For 105ml of a buffer that is .40 M in HOCL and .36M in NaOCL what is the pH after 13.4 ml of 1.5M NaOH is added?
Ka for HOCL is 3.5x10^-8
105 mL x 0.4M = 42.0 millimoles HOCl
105 mL x 0.36M = 37.8 mmoles NaOCl.
13.4 mL x 1.5M NaOH = 20.1 mmoles NaOH.
.........HOCl + OH^- ==> OCl^- + H2O
Initial..42.0...0........37.8.....
add............20.1.................
change..-20.1..-20.1.....+20.1
equil.....?.....0.........?
Substitute the equil line into the Henderson-Hasselbalch equation and solve for pH.
To find the pH after adding NaOH to the buffer, we need to follow a few steps:
Step 1: Calculate the moles of HOCL and NaOCL in the initial buffer solution.
For HOCL:
moles of HOCL = volume of HOCL (in liters) * molarity of HOCL
= (105 ml / 1000) L * 0.40 M
= 0.042 mol
For NaOCL:
moles of NaOCL = volume of NaOCL (in liters) * molarity of NaOCL
= (105 ml / 1000) L * 0.36 M
= 0.038 mol
Step 2: Calculate the moles of NaOH added.
moles of NaOH = volume of NaOH (in liters) * molarity of NaOH
= (13.4 ml / 1000) L * 1.5 M
= 0.0201 mol
Step 3: Determine the limiting reagent.
Comparing the moles of NaOH (0.0201 mol) with the moles of HOCl (0.042 mol) and NaOCl (0.038 mol), we see that NaOH is the limiting reagent.
Step 4: Calculate the excess moles of NaOH.
excess moles of NaOH = moles of NaOH added - moles of HOCl
= 0.0201 mol - 0.042 mol
= -0.0219 mol (negative because it's in excess)
Step 5: Calculate the remaining moles of HOCl and NaOCl.
moles of HOCl remaining = moles of HOCl - excess moles of NaOH
= 0.042 mol - (-0.0219 mol)
= 0.0639 mol
moles of NaOCl remaining = moles of NaOCl - excess moles of NaOH
= 0.038 mol - (-0.0219 mol)
= 0.0599 mol
Step 6: Convert the remaining moles of HOCl and NaOCl to concentrations.
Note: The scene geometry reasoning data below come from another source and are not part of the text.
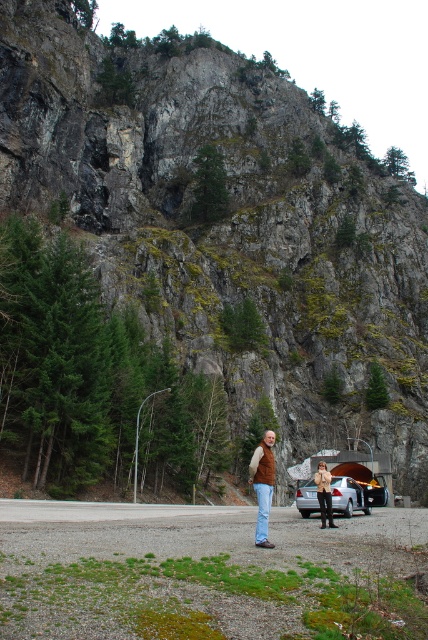
Question: Which object is farther from the camera taking this photo?

Choices:
 (A) brown suede jacket at center
 (B) brown suede vest at center

Answer: (A)

Question: In this image, where is brown suede vest at center located relative to satin silver sedan at center?

Choices:
 (A) left
 (B) right

Answer: (A)

Question: Does brown suede vest at center come in front of satin silver sedan at center?

Choices:
 (A) no
 (B) yes

Answer: (B)

Question: Is satin silver sedan at center smaller than brown suede jacket at center?

Choices:
 (A) yes
 (B) no

Answer: (B)

Question: Which point is farther from the camera taking this photo?

Choices:
 (A) (302, 506)
 (B) (383, 486)

Answer: (B)

Question: Which point is farther to the camera?

Choices:
 (A) metallic silver baby carriage at center
 (B) satin silver sedan at center

Answer: (A)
concentration of HOCl remaining = moles of HOCl remaining / volume of buffer (in liters)
= 0.0639 mol / (105 ml / 1000) L
= 0.608 M
concentration of NaOCl remaining = moles of NaOCl remaining / volume of buffer (in liters)
= 0.0599 mol / (105 ml / 1000) L
= 0.570 M
Step 7: Calculate the pKa from the given Ka value.
pKa = -log10(Ka)
= -log10(3.5x10^-8)
= 7.46
Step 8: Use the Henderson-Hasselbalch equation to calculate the pH.
pH = pKa + log10(concentration of NaOCl remaining / concentration of HOCl remaining)
= 7.46 + log10(0.570 / 0.608)
= 7.46 - 0.032
= 7.43
Therefore, the pH after adding 13.4 ml of 1.5 M NaOH to the buffer is approximately 7.43.